WHAT IS REQUIRED: Copy each entry verbatim, excluding its images.

Stored data entries
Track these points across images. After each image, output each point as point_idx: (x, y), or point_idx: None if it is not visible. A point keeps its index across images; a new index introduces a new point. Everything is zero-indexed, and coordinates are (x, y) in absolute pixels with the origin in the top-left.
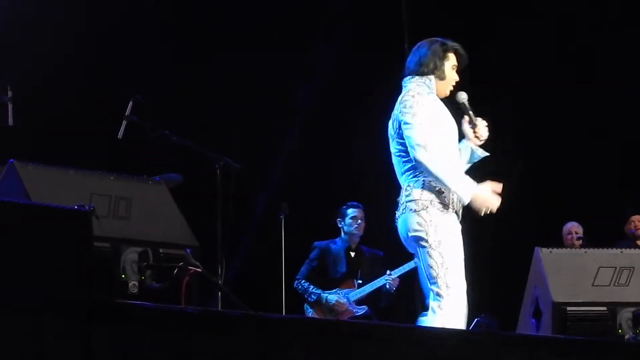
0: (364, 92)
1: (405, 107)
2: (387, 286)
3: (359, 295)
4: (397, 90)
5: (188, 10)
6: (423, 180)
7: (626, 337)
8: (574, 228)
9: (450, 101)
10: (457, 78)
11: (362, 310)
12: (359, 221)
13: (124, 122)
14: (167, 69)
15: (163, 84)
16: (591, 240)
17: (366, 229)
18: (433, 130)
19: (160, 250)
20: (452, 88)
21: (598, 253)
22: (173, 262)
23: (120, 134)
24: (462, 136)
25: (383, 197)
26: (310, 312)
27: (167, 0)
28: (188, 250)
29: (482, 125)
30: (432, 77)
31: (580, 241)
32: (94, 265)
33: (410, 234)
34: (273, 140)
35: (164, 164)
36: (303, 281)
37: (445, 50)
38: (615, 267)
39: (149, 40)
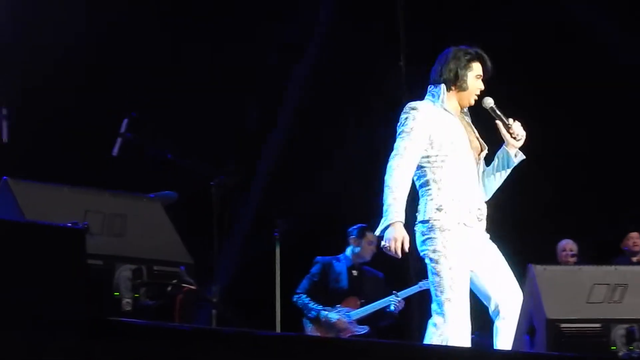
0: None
1: (400, 119)
2: (392, 307)
3: (360, 315)
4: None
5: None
6: (426, 199)
7: (620, 353)
8: (568, 245)
9: (473, 109)
10: (481, 87)
11: (363, 329)
12: (374, 247)
13: (119, 140)
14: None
15: (158, 99)
16: (587, 257)
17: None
18: (419, 143)
19: (155, 268)
20: (476, 97)
21: (592, 270)
22: (167, 280)
23: (115, 152)
24: (501, 141)
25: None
26: (309, 328)
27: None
28: (182, 268)
29: (516, 125)
30: (442, 85)
31: (575, 258)
32: (88, 283)
33: (419, 250)
34: (267, 154)
35: (158, 181)
36: (304, 296)
37: (469, 60)
38: (610, 284)
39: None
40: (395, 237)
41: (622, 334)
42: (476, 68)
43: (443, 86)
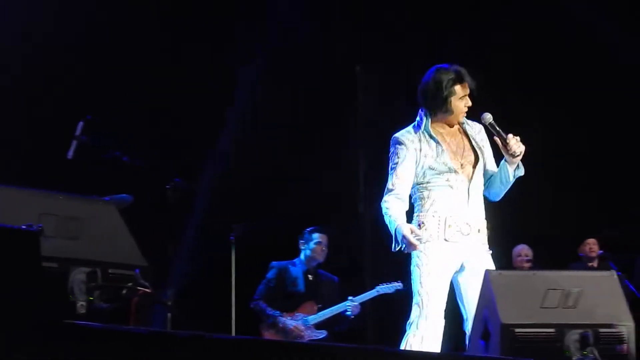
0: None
1: (389, 153)
2: (348, 312)
3: (318, 320)
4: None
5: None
6: (413, 216)
7: (573, 358)
8: (523, 251)
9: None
10: (468, 104)
11: (321, 334)
12: (324, 247)
13: (74, 142)
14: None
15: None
16: (543, 262)
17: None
18: (406, 175)
19: (109, 271)
20: (464, 114)
21: (546, 275)
22: (122, 283)
23: (70, 154)
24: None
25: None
26: (267, 333)
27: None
28: (137, 271)
29: (513, 141)
30: (423, 113)
31: (530, 264)
32: (42, 286)
33: None
34: (223, 159)
35: (114, 184)
36: (261, 302)
37: (451, 84)
38: (564, 289)
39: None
40: (404, 235)
41: (576, 339)
42: (458, 90)
43: (424, 113)
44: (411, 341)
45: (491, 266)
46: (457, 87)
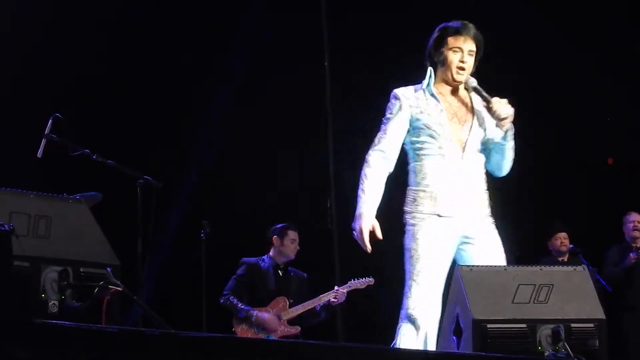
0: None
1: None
2: (334, 299)
3: (290, 315)
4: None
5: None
6: (408, 189)
7: (546, 353)
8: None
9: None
10: (463, 60)
11: (294, 330)
12: (297, 245)
13: (44, 141)
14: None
15: (83, 100)
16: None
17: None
18: (396, 131)
19: (81, 269)
20: (459, 71)
21: (517, 270)
22: (93, 281)
23: (39, 153)
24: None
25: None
26: (239, 328)
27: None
28: (109, 269)
29: (498, 104)
30: (430, 69)
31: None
32: (13, 285)
33: None
34: (193, 157)
35: (84, 182)
36: (231, 297)
37: (443, 34)
38: (535, 285)
39: (68, 56)
40: (357, 229)
41: (547, 334)
42: (451, 42)
43: (430, 69)
44: (405, 333)
45: (496, 238)
46: (450, 38)
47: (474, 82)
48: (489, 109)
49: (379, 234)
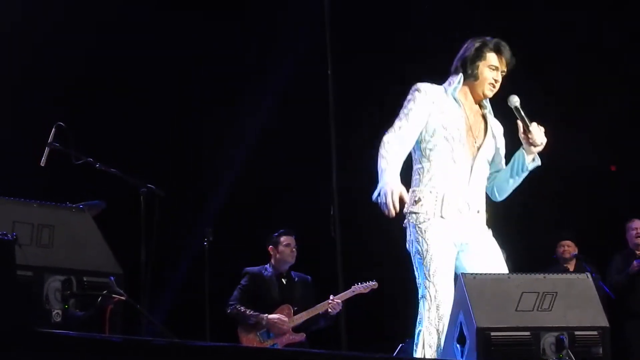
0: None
1: (405, 98)
2: (330, 310)
3: (295, 322)
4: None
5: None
6: (412, 189)
7: None
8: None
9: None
10: (496, 78)
11: (299, 337)
12: (293, 248)
13: (47, 149)
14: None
15: (83, 100)
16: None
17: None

PROBLEM SOLUTION:
Track these points across images. After each image, output each point as point_idx: (x, y), or point_idx: None if it is not visible. A point keeps its index across images; a new index introduces a new point. Everything is zero-indexed, and coordinates are (x, y) in absolute pixels with the origin in the top-left.
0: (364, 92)
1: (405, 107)
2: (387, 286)
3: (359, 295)
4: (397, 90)
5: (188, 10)
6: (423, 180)
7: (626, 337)
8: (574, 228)
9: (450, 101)
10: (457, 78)
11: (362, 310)
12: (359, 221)
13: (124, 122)
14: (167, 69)
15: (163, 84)
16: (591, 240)
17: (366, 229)
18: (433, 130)
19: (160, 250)
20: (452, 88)
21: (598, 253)
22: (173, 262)
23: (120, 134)
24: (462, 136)
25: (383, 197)
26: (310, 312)
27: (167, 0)
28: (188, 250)
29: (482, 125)
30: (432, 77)
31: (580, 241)
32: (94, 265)
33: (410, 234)
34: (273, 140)
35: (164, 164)
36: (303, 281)
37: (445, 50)
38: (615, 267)
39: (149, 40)
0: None
1: (400, 119)
2: (392, 307)
3: (360, 315)
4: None
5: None
6: (426, 199)
7: (620, 353)
8: (568, 245)
9: (473, 109)
10: (481, 87)
11: (363, 329)
12: (374, 247)
13: (119, 140)
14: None
15: (158, 99)
16: (587, 257)
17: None
18: (419, 143)
19: (155, 268)
20: (476, 97)
21: (592, 270)
22: (167, 280)
23: (115, 152)
24: (501, 141)
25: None
26: (309, 328)
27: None
28: (182, 268)
29: (516, 125)
30: (442, 85)
31: (575, 258)
32: (88, 283)
33: (419, 250)
34: (267, 154)
35: (158, 181)
36: (304, 296)
37: (469, 60)
38: (610, 284)
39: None
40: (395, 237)
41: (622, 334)
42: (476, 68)
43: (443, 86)
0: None
1: (389, 153)
2: (348, 312)
3: (318, 320)
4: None
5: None
6: (413, 216)
7: (573, 358)
8: (523, 251)
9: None
10: (468, 104)
11: (321, 334)
12: (324, 247)
13: (74, 142)
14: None
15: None
16: (543, 262)
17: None
18: (406, 175)
19: (109, 271)
20: (464, 114)
21: (546, 275)
22: (122, 283)
23: (70, 154)
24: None
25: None
26: (267, 333)
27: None
28: (137, 271)
29: (513, 141)
30: (423, 113)
31: (530, 264)
32: (42, 286)
33: None
34: (223, 159)
35: (114, 184)
36: (261, 302)
37: (451, 84)
38: (564, 289)
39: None
40: (404, 235)
41: (576, 339)
42: (458, 90)
43: (424, 113)
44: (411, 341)
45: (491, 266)
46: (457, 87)
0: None
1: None
2: (334, 299)
3: (290, 315)
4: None
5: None
6: (408, 189)
7: (546, 353)
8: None
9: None
10: (463, 60)
11: (294, 330)
12: (297, 245)
13: (44, 141)
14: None
15: (83, 100)
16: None
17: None
18: (396, 131)
19: (81, 269)
20: (459, 71)
21: (517, 270)
22: (93, 281)
23: (39, 153)
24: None
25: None
26: (239, 328)
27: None
28: (109, 269)
29: (498, 104)
30: (430, 69)
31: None
32: (13, 285)
33: None
34: (193, 157)
35: (84, 182)
36: (231, 297)
37: (443, 34)
38: (535, 285)
39: (68, 56)
40: (357, 229)
41: (547, 334)
42: (451, 42)
43: (430, 69)
44: (405, 333)
45: (496, 238)
46: (450, 38)
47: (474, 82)
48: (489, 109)
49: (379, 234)
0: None
1: (405, 98)
2: (330, 310)
3: (295, 322)
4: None
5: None
6: (412, 189)
7: None
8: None
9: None
10: (496, 78)
11: (299, 337)
12: (293, 248)
13: (47, 149)
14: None
15: (83, 100)
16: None
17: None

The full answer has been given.